Итак, президент Новотный начал новый год с выступления по телевидению, намереваясь добиться примирения. Он пообещал, что Словакия, стоявшая на одном из последних мест в приоритетах Праги, займет теперь лидирующее положение в экономическом планировании. Новотный также попытался умиротворить писателей и студентов, пообещав, что все прогрессивное, даже если оно исходит от Запада, будет разрешено. «Речь идет не только об экономике, технике и науке, — добавил он, — но также и о прогрессивной культуре и искусстве».
Центральный Комитет КПЧ собрался вновь 3 января и отстранил Новотного от должности Первого секретаря ЦК партии, заменив его Дубчеком. Для того чтобы отстранить его также и с поста президента, недостало единогласия, но в любом случае Новотный потерпел тяжелое и унизительное поражение. Народу Чехословакии не сообщали о перемене, происшедшей в его жизни, вплоть до пятницы 5 января 1968 года, когда пражское радио объявило о «добровольной» отставке Новотного с поста Первого секретаря и избрании на его место Дубчека. Чехи не представляли, насколько неприятна была для Новотного сложившаяся ситуация, и большинство из них не знали, кто такой этот Александр Дубчек. В закрытых обществах деятельность наиболее удачливых политиков недоступна взорам большинства.
Но пока все это происходило, известный своей железной хваткой советский лидер до смешного мало реагировал на события. Брежнев нанес визит в Прагу в декабре 1967 года, причем, как многократно указывалось, он предпринял эту поездку для укрепления положения подвергавшегося нападкам чешского руководителя. В действительности же, однако, Брежнев никогда не любил последнего, несмотря на лояльность, которую тот демонстрировал. И когда Новотный был снят со своего поста, Брежнев заявил ему: «Это ваше дело».

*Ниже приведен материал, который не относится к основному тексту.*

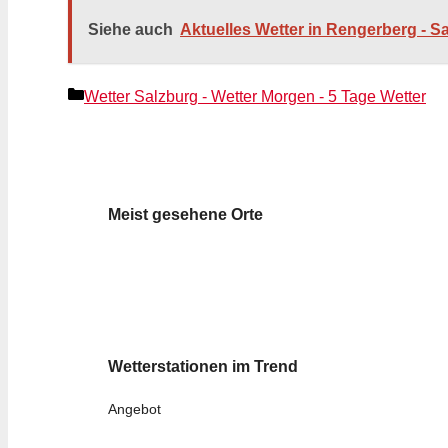
Siehe auch
Aktuelles Wetter in Rengerberg - S
Kategorien
Wetter Salzburg - Wetter Morgen - 5 Tage Wetter
Meist gesehene Orte
Wetterstationen im Trend
Angebot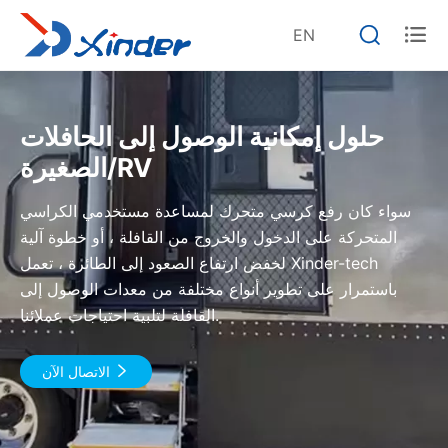


EN
حلول إمكانية الوصول إلى الحافلات
الصغيرة/RV
سواء كان رفع كرسي متحرك لمساعدة مستخدمي الكراسي
المتحركة على الدخول والخروج من القافلة ، أو خطوة آلية
لخفض ارتفاع الصعود إلى الطائرة ، تعمل Xinder-tech
باستمرار على تطوير أنواع مختلفة من معدات الوصول إلى
القافلة لتلبية احتياجات عملائنا.

الاتصال الآن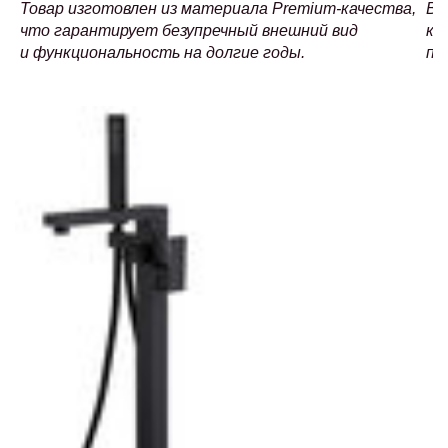
Товар изготовлен из материала Premium-качества,
Ва
что гарантирует безупречный внешний вид
ко
и функциональность на долгие годы.
пр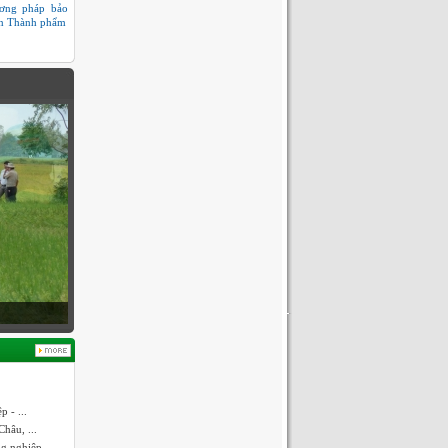
ơng pháp bảo
n Thành phẩm
 - ...
hâu, ...
ng nghiệp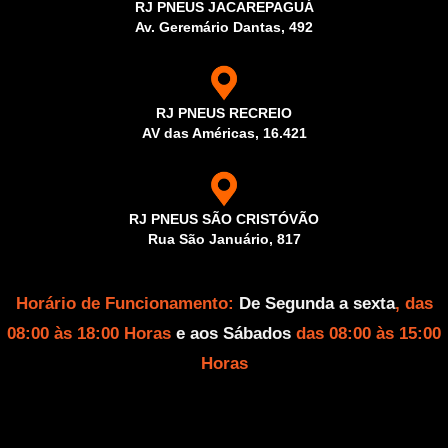
RJ PNEUS JACAREPAGUÁ
Av. Geremário Dantas, 492
RJ PNEUS RECREIO
AV das Américas, 16.421
RJ PNEUS SÃO CRISTÓVÃO
Rua São Januário, 817
Horário de Funcionamento:
De Segunda a sexta
, das
08:00 às 18:00 Horas
e aos Sábados
das 08:00 às 15:00
Horas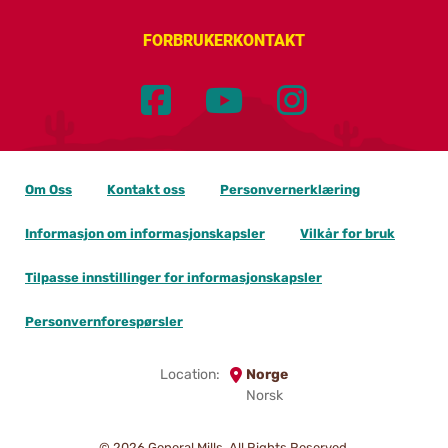
FORBRUKERKONTAKT
Om Oss
Kontakt oss
Personvernerklæring
Informasjon om informasjonskapsler
Vilkår for bruk
Tilpasse innstillinger for informasjonskapsler
Personvernforespørsler
Location:
Norge
Norsk
© 2026
General Mills. All Rights Reserved.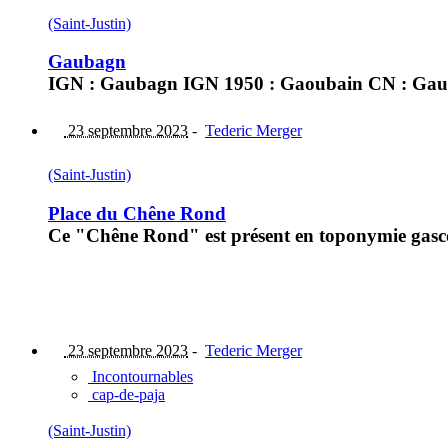
(Saint-Justin)
Gaubagn
IGN : Gaubagn IGN 1950 : Gaoubain CN : Ga
23 septembre 2023
-
Tederic Merger
(Saint-Justin)
Place du Chêne Rond
Ce "Chêne Rond" est présent en toponymie gascon
23 septembre 2023
-
Tederic Merger
Incontournables
cap-de-paja
(Saint-Justin)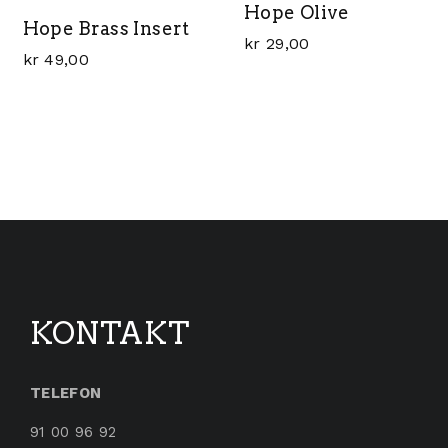
Hope Olive
Hope Brass Insert
kr
29,00
kr
49,00
KONTAKT
TELEFON
91 00 96 92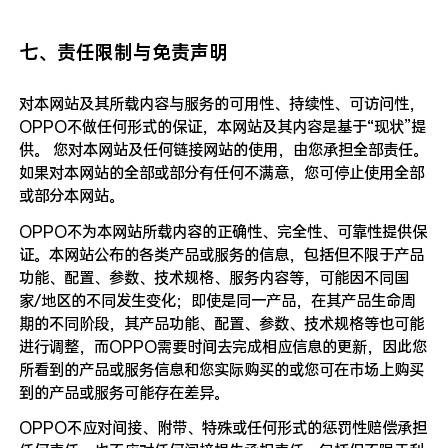
七、责任限制与免责声明
对本网站及其所载内容与服务的可用性、持续性、可访问性，
OPPO不做任何形式的保证，本网站及其内容是基于“现状”提
供。 您对本网站及任何链接网站的使用，由您承担全部责任。
如果对本网站的全部或部分有任何不满意，您可停止使用全部
或部分本网站。
OPPO不为本网站所载内容的正确性、完全性、可靠性提供保
证。本网站公布的各类产品或服务的信息，包括但不限于产品
功能、配置、参数、技术规格、服务内容等，可能因不同国
家/地区的不同发生变化；即使是同一产品，在其产品生命周
期的不同阶段，其产品功能、配置、参数、技术规格等也可能
进行调整，而OPPO需要时间去完成相应信息的更新，因此您
所看到的产品或服务信息和您实际购买的或您可在市场上购买
到的产品或服务可能存在差异。
OPPO不应对间接、附带、特殊或任何形式的惩罚性赔偿承担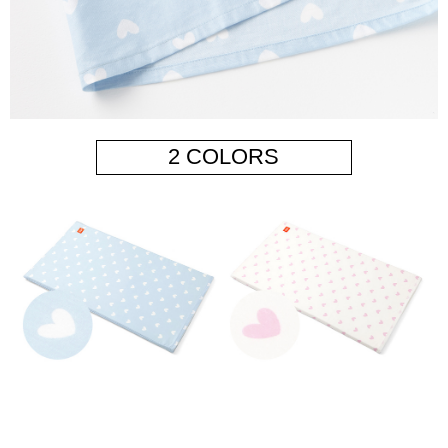
2 COLORS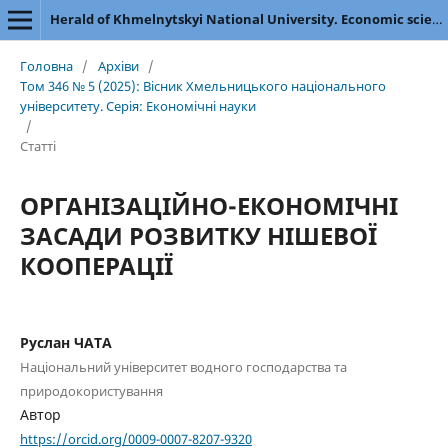
Herald of Khmelnytskyi National University. Economic sciences
Головна
/
Архіви
/
Том 346 № 5 (2025): Вісник Хмельницького національного
університету. Серія: Економічні науки
/
Статті
ОРГАНІЗАЦІЙНО-ЕКОНОМІЧНІ
ЗАСАДИ РОЗВИТКУ НІШЕВОЇ
КООПЕРАЦІЇ
Руслан ЧАТА
Національний університет водного господарства та
природокористування
Автор
https://orcid.org/0009-0007-8207-9320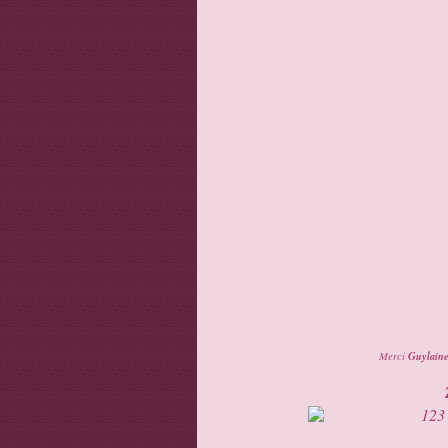
Guylain
Merci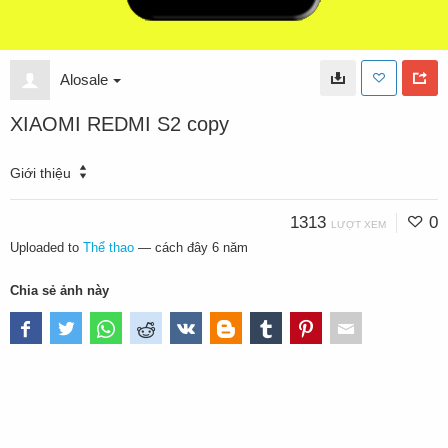
Alosale
XIAOMI REDMI S2 copy
Giới thiệu
1313
0
LƯỢT XEM
Uploaded to
Thể thao
—
cách đây 6 năm
Chia sẻ ảnh này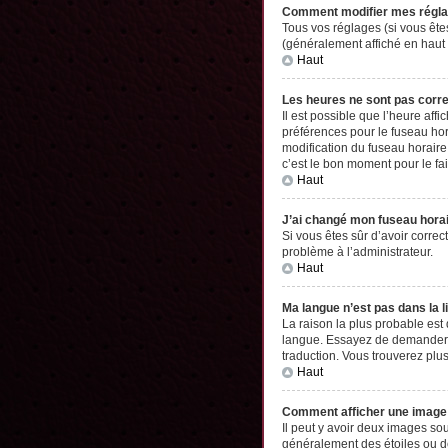
Comment modifier mes régl
Tous vos réglages (si vous êtes
(généralement affiché en haut 
Haut
Les heures ne sont pas corr
Il est possible que l’heure aff
préférences pour le fuseau hor
modification du fuseau horaire,
c’est le bon moment pour le fai
Haut
J’ai changé mon fuseau horair
Si vous êtes sûr d’avoir correc
problème à l’administrateur.
Haut
Ma langue n’est pas dans la li
La raison la plus probable est
langue. Essayez de demander à l
traduction. Vous trouverez plus
Haut
Comment afficher une imag
Il peut y avoir deux images so
généralement des étoiles ou d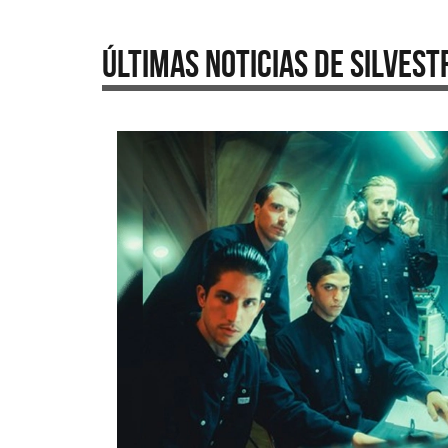
Últimas Noticias de Silvest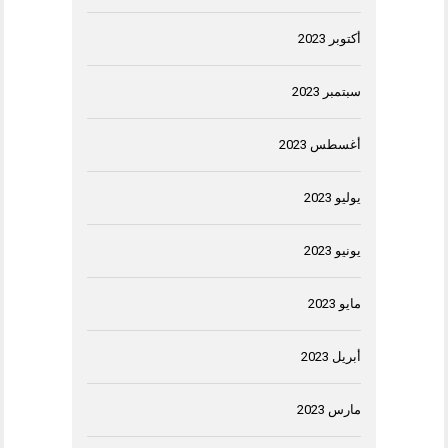
أكتوبر 2023
سبتمبر 2023
أغسطس 2023
يوليو 2023
يونيو 2023
مايو 2023
أبريل 2023
مارس 2023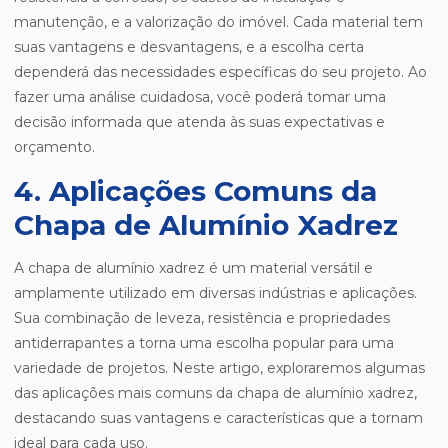
manutenção, e a valorização do imóvel. Cada material tem
suas vantagens e desvantagens, e a escolha certa
dependerá das necessidades específicas do seu projeto. Ao
fazer uma análise cuidadosa, você poderá tomar uma
decisão informada que atenda às suas expectativas e
orçamento.
4. Aplicações Comuns da
Chapa de Alumínio Xadrez
A chapa de alumínio xadrez é um material versátil e
amplamente utilizado em diversas indústrias e aplicações.
Sua combinação de leveza, resistência e propriedades
antiderrapantes a torna uma escolha popular para uma
variedade de projetos. Neste artigo, exploraremos algumas
das aplicações mais comuns da chapa de alumínio xadrez,
destacando suas vantagens e características que a tornam
ideal para cada uso.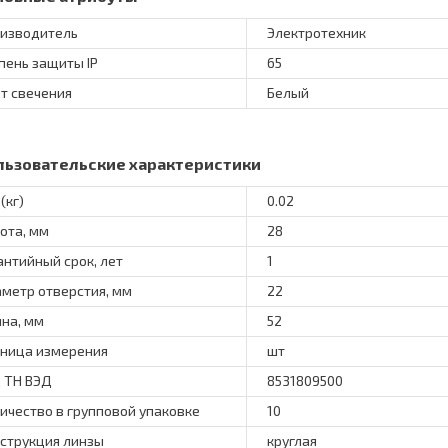
изводитель
Электротехник
пень защиты IP
65
т свечения
Белый
льзовательские характеристики
(кг)
0.02
ота, мм
28
антийный срок, лет
1
метр отверстия, мм
22
на, мм
52
ница измерения
шт
 ТН ВЭД
8531809500
ичество в групповой упаковке
10
струкция линзы
круглая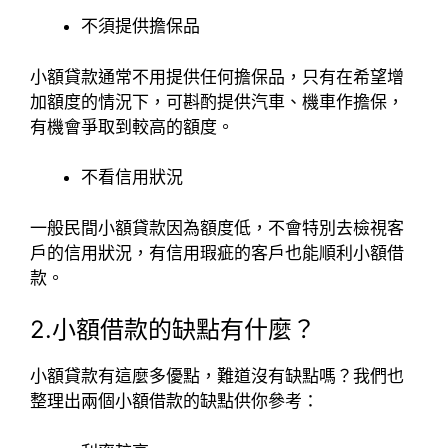
不須提供擔保品
小額貸款通常不用提供任何擔保品，只有在希望增
加額度的情況下，可斟酌提供汽車、機車作擔保，
有機會爭取到較高的額度。
不看信用狀況
一般民間小額貸款因為額度低，不會特別去檢視客
戶的信用狀況，有信用瑕疵的客戶也能順利小額借
款。
2.小額借款的缺點有什麼？
小額貸款有這麼多優點，難道沒有缺點嗎？我們也
整理出兩個小額借款的缺點供你參考：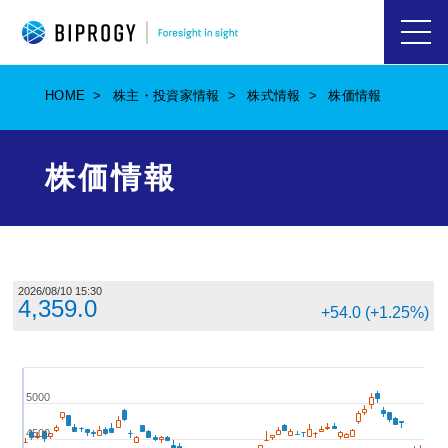
ハ
ン
バ
HOME
株主・投資家情報
株式情報
株価情報
ー
ガ
ー
メ
株価情報
ニ
ュ
ー
を
開
く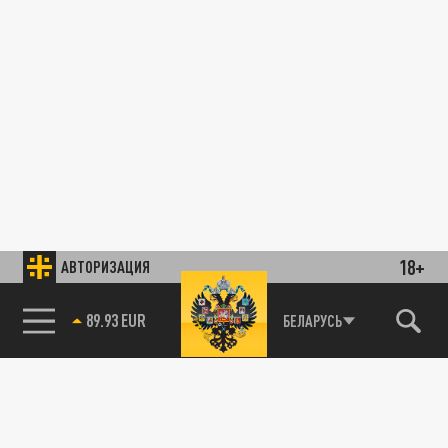
18+
АВТОРИЗАЦИЯ
89.93 EUR
БЕЛАРУСЬ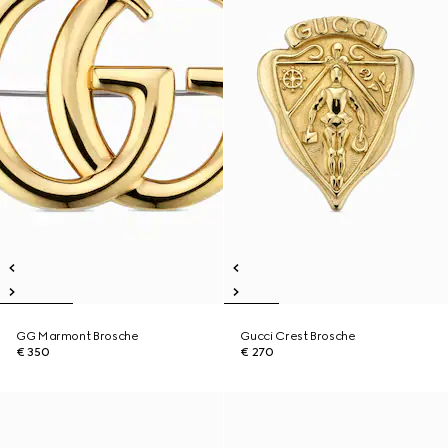
GG Marmont Brosche
Gucci Crest Brosche
€ 350
€ 270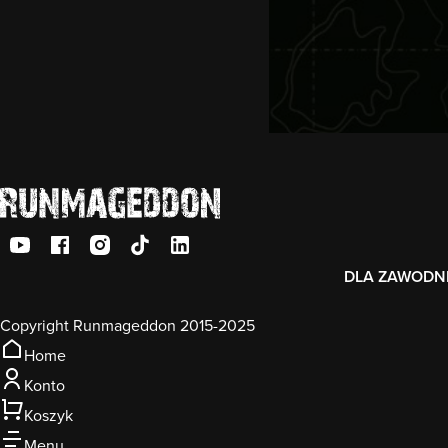
DLA ZAWODN
Copyright Runmageddon 2015-2025
Home
Konto
Koszyk
Menu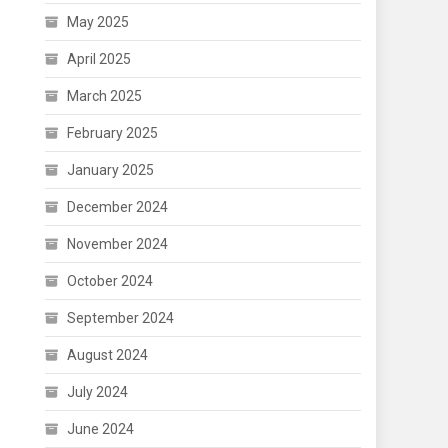
May 2025
April 2025
March 2025
February 2025
January 2025
December 2024
November 2024
October 2024
September 2024
August 2024
July 2024
June 2024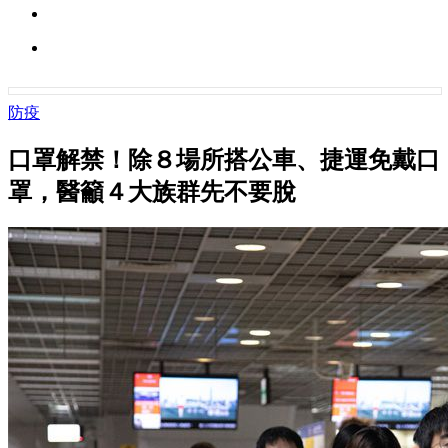
防疫
口罩解禁！除８場所搭公車、捷運免戴口
罩，醫籲４大族群先不要脫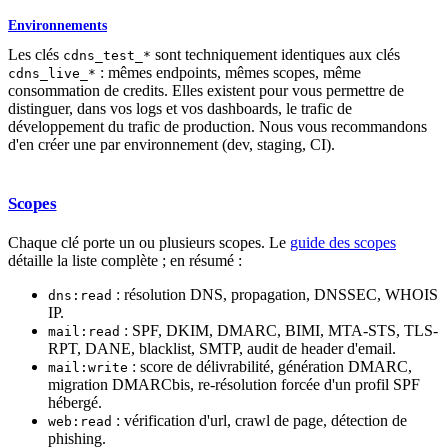
Environnements
Les clés
sont techniquement identiques aux clés
cdns_test_*
: mêmes endpoints, mêmes scopes, même
cdns_live_*
consommation de credits. Elles existent pour vous permettre de
distinguer, dans vos logs et vos dashboards, le trafic de
développement du trafic de production. Nous vous recommandons
d'en créer une par environnement (dev, staging, CI).
Scopes
Chaque clé porte un ou plusieurs scopes. Le
guide des scopes
détaille la liste complète ; en résumé :
: résolution DNS, propagation, DNSSEC, WHOIS
dns:read
IP.
: SPF, DKIM, DMARC, BIMI, MTA-STS, TLS-
mail:read
RPT, DANE, blacklist, SMTP, audit de header d'email.
: score de délivrabilité, génération DMARC,
mail:write
migration DMARCbis, re-résolution forcée d'un profil SPF
hébergé.
: vérification d'url, crawl de page, détection de
web:read
phishing.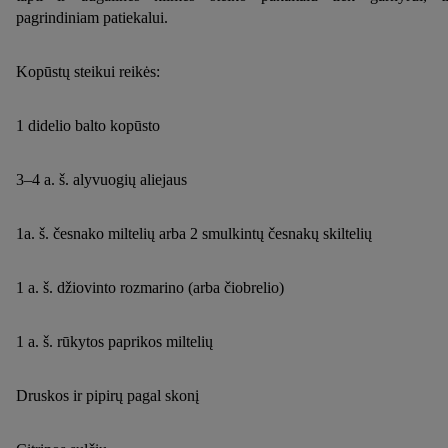
pagrindiniam patiekalui.
Kopūstų steikui reikės:
1 didelio balto kopūsto
3–4 a. š. alyvuogių aliejaus
1a. š. česnako miltelių arba 2 smulkintų česnakų skiltelių
1 a. š. džiovinto rozmarino (arba čiobrelio)
1 a. š. rūkytos paprikos miltelių
Druskos ir pipirų pagal skonį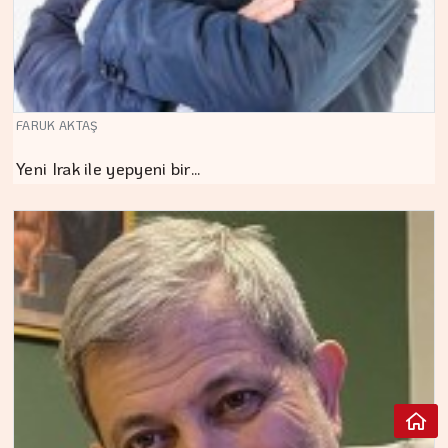
FARUK AKTAŞ
Yeni Irak ile yepyeni bir…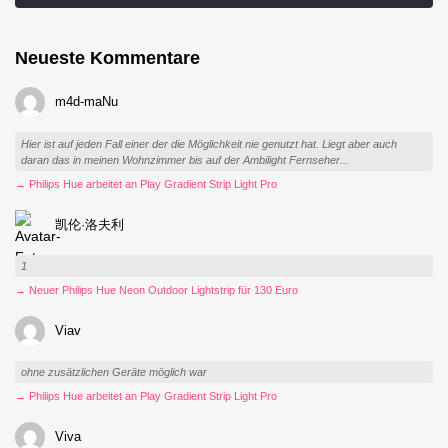
Neueste Kommentare
m4d-maNu
Hier ist auf jeden Fall einer der die Möglichkeit nie genutzt hat. Liegt aber auch
daran das in meinen Wohnzimmer bis auf der Ambilight Fernseher...
→ Philips Hue arbeitet an Play Gradient Strip Light Pro
凯伦·洛夫利
1
→ Neuer Philips Hue Neon Outdoor Lightstrip für 130 Euro
Viav
ohne zusätzlichen Geräte möglich war
→ Philips Hue arbeitet an Play Gradient Strip Light Pro
Viva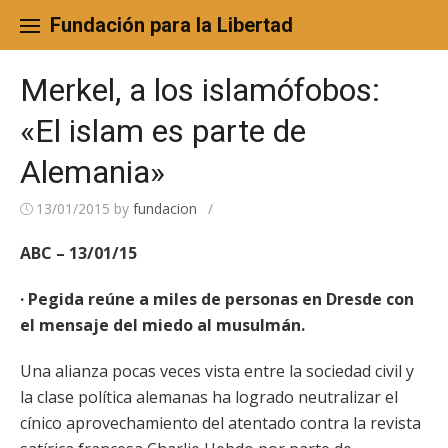
Skip
to
Fundación para la Libertad
content
Merkel, a los islamófobos:
«El islam es parte de
Alemania»
13/01/2015
by
fundacion
/
ABC – 13/01/15
· Pegida reúne a miles de personas en Dresde con
el mensaje del miedo al musulmán.
Una alianza pocas veces vista entre la sociedad civil y
la clase política alemanas ha logrado neutralizar el
cínico aprovechamiento del atentado contra la revista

В Вашингтоне министр обороны Роберт С. Макнамара готовил свой ежегодный доклад конгрессу, в котором писал: «Простая биполярная конфигурация, которую мы знаем с первых лет, последовавших за Второй мировой войной, в шестидесятых годах начала распадаться. Теперь нельзя более с легкостью относить кого-либо к числу верных друзей или непримиримых врагов, и ярлыки, которые использовались в прошлом, вроде «свободного мира» или «железного занавеса», представляются все более неадекватными, когда речь заходит о борьбе интересов в рамках блоков и между ними, а также о взаимовыгодных связях, которые постепенно развиваются, игнорируя барьеры, ранее казавшиеся непреодолимыми».
В пятницу, в конце первой недели 1968 года, появилась еженедельная сводка; согласно ей число убитых во время боевых действий во Вьетнаме составило: 185 американцев, 227 южновьетнамцев, 37 других союзных военнослужащих. Америка и ее союзники сообщали о гибели 1438 вражеских солдат.
Такова была первая неделя. Так начался 1968 год.